To do:
This exercise asks for every line of the material that contains the word "matter".

[Start of Attachment]

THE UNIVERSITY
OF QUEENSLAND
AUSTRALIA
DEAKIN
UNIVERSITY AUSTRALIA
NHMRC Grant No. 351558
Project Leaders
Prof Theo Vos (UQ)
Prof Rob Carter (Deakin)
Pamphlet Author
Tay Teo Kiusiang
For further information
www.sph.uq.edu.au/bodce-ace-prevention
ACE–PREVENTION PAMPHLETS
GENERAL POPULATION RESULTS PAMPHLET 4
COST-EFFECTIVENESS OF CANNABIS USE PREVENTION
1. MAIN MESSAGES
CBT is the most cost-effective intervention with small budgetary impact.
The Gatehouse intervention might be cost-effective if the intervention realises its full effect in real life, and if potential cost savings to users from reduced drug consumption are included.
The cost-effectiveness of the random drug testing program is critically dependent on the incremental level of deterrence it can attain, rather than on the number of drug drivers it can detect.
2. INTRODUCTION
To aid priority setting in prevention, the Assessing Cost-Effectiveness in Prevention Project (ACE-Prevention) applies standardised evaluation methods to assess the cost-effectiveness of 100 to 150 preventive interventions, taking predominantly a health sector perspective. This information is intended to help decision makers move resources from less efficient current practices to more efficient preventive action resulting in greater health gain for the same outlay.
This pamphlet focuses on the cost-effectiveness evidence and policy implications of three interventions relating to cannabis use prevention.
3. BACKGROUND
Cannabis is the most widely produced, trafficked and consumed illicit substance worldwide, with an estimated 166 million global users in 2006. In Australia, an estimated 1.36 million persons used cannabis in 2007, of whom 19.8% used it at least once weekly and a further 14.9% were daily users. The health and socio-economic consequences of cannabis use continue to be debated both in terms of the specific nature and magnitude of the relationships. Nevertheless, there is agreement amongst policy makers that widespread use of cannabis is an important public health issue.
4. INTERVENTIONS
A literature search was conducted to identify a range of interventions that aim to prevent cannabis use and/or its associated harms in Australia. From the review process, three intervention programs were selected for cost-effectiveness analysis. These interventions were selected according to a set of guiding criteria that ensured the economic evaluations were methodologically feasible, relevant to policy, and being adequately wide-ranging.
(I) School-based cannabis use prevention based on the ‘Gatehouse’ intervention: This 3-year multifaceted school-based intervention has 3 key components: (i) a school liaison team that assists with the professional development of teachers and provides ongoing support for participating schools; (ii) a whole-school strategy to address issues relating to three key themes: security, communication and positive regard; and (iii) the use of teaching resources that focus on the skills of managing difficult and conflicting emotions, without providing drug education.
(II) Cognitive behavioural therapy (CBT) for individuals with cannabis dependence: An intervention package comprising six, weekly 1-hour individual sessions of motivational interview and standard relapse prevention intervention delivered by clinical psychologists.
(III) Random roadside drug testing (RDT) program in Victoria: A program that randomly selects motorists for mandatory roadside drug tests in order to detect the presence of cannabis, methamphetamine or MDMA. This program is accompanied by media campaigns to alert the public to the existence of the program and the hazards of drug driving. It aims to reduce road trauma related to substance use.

[End of Attachment]
[Start of Attachment]

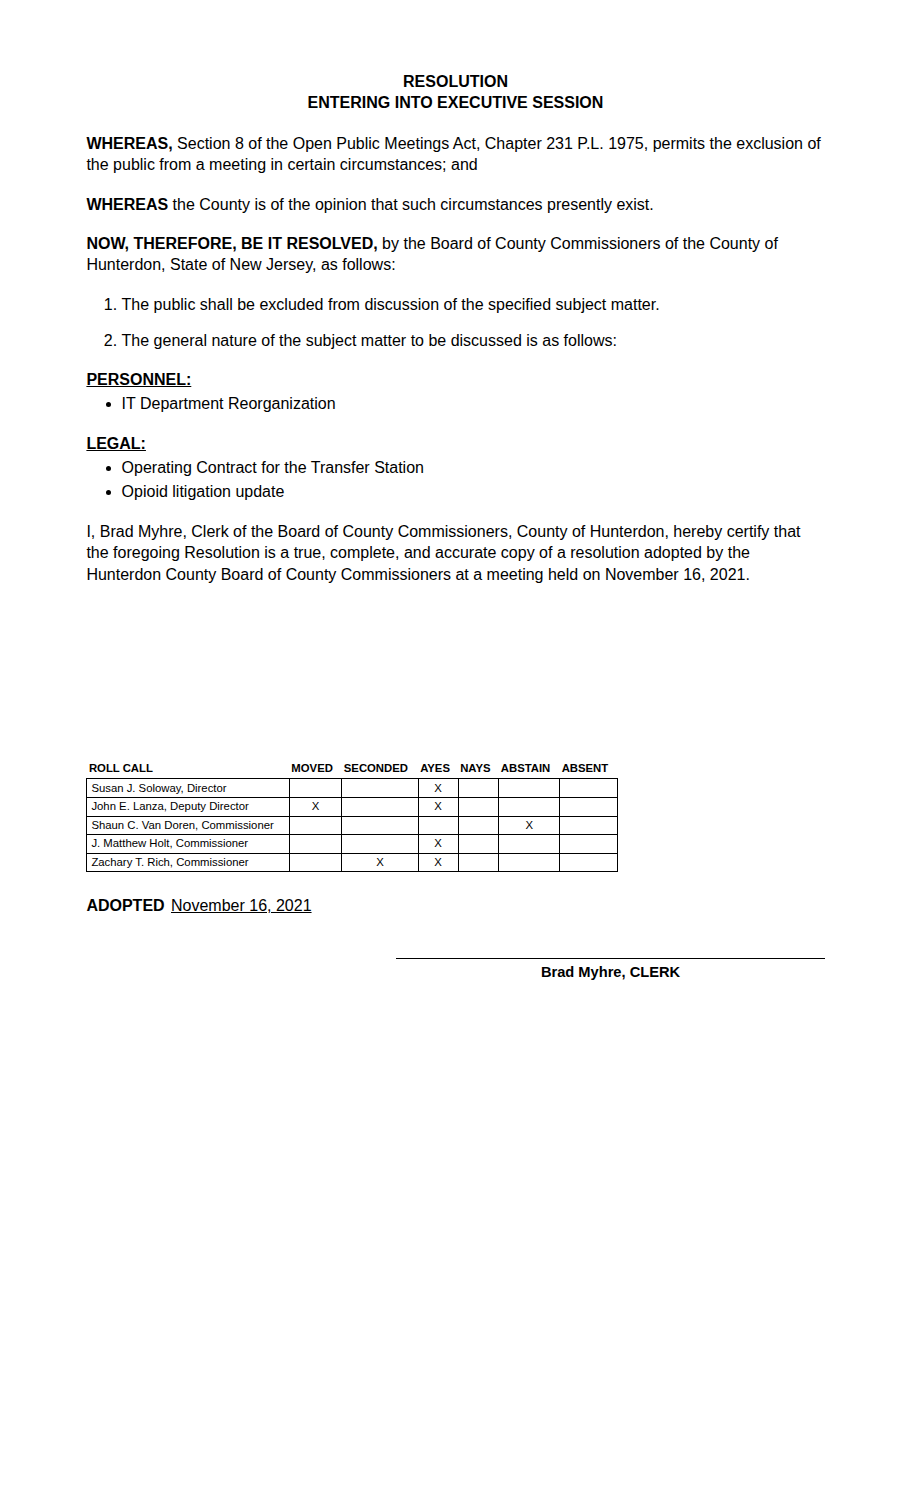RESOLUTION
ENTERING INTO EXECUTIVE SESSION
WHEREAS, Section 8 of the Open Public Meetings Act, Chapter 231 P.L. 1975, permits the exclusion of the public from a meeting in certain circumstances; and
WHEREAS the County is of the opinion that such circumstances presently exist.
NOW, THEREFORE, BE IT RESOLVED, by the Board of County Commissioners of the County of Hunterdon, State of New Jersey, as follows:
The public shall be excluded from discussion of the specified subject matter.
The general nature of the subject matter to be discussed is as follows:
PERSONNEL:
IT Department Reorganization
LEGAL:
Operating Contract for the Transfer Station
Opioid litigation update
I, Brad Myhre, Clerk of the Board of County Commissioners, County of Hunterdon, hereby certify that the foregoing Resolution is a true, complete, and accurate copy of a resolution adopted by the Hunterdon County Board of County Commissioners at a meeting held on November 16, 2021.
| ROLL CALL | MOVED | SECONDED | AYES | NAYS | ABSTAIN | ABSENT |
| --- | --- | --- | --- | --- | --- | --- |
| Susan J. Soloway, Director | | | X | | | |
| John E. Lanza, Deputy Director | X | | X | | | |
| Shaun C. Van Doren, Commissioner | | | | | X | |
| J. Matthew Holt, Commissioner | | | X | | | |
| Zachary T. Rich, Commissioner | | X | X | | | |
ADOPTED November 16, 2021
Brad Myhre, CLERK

[End of Attachment]
[Start of Attachment]

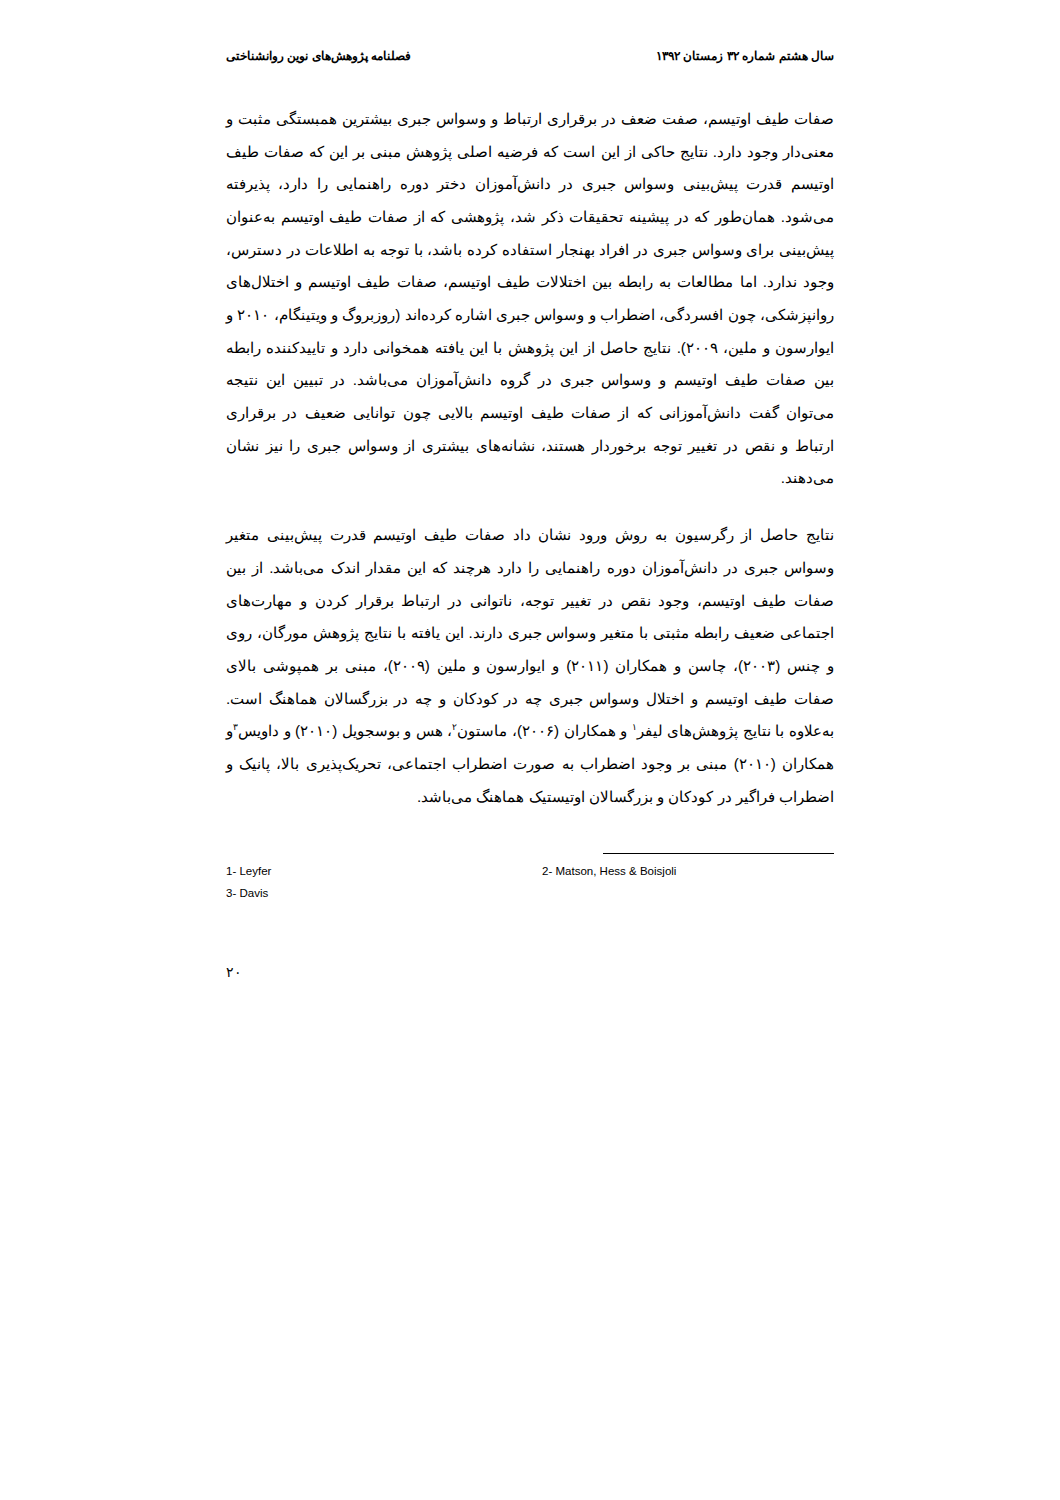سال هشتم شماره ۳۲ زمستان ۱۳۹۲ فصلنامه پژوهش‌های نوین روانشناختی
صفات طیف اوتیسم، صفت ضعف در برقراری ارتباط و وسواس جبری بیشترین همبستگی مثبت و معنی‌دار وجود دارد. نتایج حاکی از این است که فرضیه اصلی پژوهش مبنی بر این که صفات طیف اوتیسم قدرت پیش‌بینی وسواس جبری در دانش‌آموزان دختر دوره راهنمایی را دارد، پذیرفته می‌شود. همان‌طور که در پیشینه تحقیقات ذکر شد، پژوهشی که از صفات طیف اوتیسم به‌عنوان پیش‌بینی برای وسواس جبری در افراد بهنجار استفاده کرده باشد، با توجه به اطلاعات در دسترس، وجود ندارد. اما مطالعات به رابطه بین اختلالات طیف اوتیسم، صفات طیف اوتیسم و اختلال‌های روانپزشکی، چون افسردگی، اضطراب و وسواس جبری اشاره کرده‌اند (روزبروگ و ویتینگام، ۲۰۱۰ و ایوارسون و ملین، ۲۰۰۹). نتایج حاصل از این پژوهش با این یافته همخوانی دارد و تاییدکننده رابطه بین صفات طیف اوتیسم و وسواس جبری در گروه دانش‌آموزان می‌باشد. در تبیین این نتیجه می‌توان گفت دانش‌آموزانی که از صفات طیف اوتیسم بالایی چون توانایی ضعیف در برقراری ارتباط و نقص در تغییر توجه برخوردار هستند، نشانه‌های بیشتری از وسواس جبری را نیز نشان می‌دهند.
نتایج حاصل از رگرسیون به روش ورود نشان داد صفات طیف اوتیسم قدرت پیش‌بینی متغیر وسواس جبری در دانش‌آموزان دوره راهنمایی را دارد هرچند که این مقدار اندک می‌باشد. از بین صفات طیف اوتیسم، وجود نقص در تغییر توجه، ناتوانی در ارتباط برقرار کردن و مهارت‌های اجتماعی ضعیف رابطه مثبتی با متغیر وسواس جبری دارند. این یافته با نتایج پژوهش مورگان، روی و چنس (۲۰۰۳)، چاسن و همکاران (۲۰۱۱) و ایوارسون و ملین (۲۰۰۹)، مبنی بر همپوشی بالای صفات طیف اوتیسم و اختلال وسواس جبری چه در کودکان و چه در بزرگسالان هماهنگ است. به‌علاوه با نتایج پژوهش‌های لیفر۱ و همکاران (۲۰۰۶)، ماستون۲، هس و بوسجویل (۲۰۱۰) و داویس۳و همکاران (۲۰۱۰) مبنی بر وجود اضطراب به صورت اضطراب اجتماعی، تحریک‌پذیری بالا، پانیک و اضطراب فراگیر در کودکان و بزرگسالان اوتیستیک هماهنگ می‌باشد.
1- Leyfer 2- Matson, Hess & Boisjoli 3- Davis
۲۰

[End of Attachment]

Finished task:
The public shall be excluded from discussion of the specified subject matter.
The general nature of the subject matter to be discussed is as follows:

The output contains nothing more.